The Government is being urged to “loosen the rules” to allow councils to borrow in order to fund day-to-day spending in response to the coronavirus pandemic.
Last month, the Government announced a £1.6 billion funding package for English councils to help them respond to additional pressures caused by the virus.
However, a new briefing published by the Institute for Fiscal Studies (IFS) suggests that there are big differences in the allocations being received across the country.
Accurately predicting in advance how much the coronavirus pandemic will affect councils in different parts of the country and providing funding accordingly is a near-impossible task
According to the IFS, the funding is being allocated based on assessments of spending needs made for 2013-2014, despite there being a substantial change in demographics and spending in the years since then.
The research institute described such assessments as “out-of-date and overly-general”, warning that it could mean that funding does not end up where it is needed most.
David Phillips, an associate director at the IFS and author of the briefing, suggested that councils could be reimbursed by the Government at a later date when there is a clearer picture of the impact of the virus.
He said: “Accurately predicting in advance how much the coronavirus pandemic will affect councils in different parts of the country and providing funding accordingly is a near-impossible task.
“Given it wanted to provide additional funding quickly, the Government has therefore had to make use of the rough proxies already available to it.
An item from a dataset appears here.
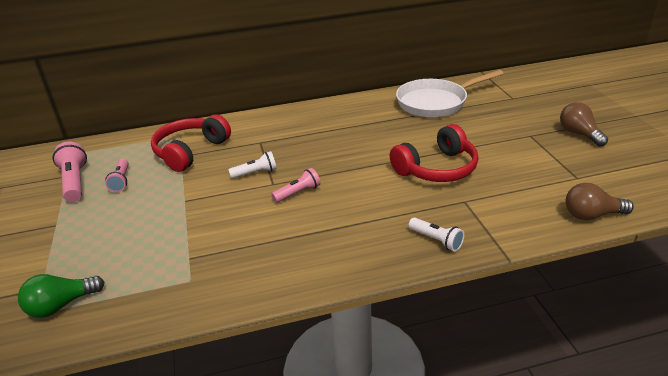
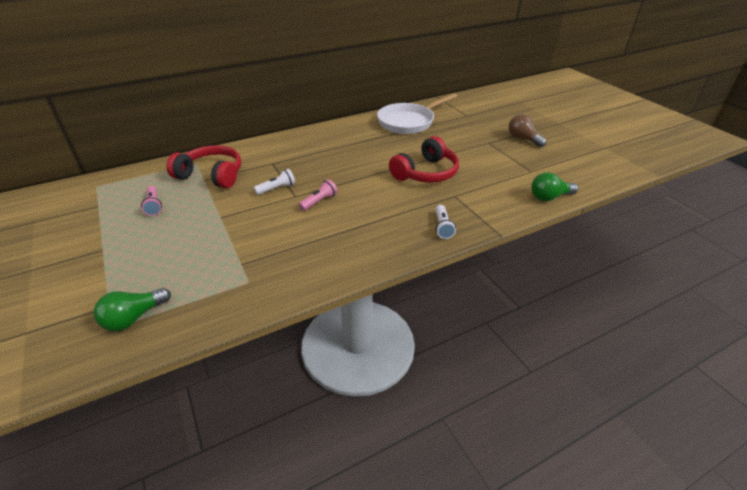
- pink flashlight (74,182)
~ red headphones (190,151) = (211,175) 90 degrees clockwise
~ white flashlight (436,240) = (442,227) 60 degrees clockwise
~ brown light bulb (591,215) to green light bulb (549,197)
“But there are other approaches it could have taken, and indeed could still take if further funding is needed.
“Rather than try to allocate all of the funding in advance, it could loosen the rules to allow councils to borrow to fund day-to-day spending linked to the coronavirus pandemic, allowing them to respond rapidly in a manner they see fit.
“The Government could then reimburse councils at a later date once it has a better idea of what the impact of the coronavirus has been in different parts of the country and is able to apply proper financial safeguards.”
A spokesman for the Ministry of Housing, Communities and Local Government said: “Local authorities across the country are playing a vital role to keep people safe and we recognise the invaluable work they are doing for residents.
“We’ve given local authorities across England an additional £1.6 billion to help their crucial work in the national effort against coronavirus, and we are continuing to ensure they get all of the support they need by keeping future funding and flexibilities under review.”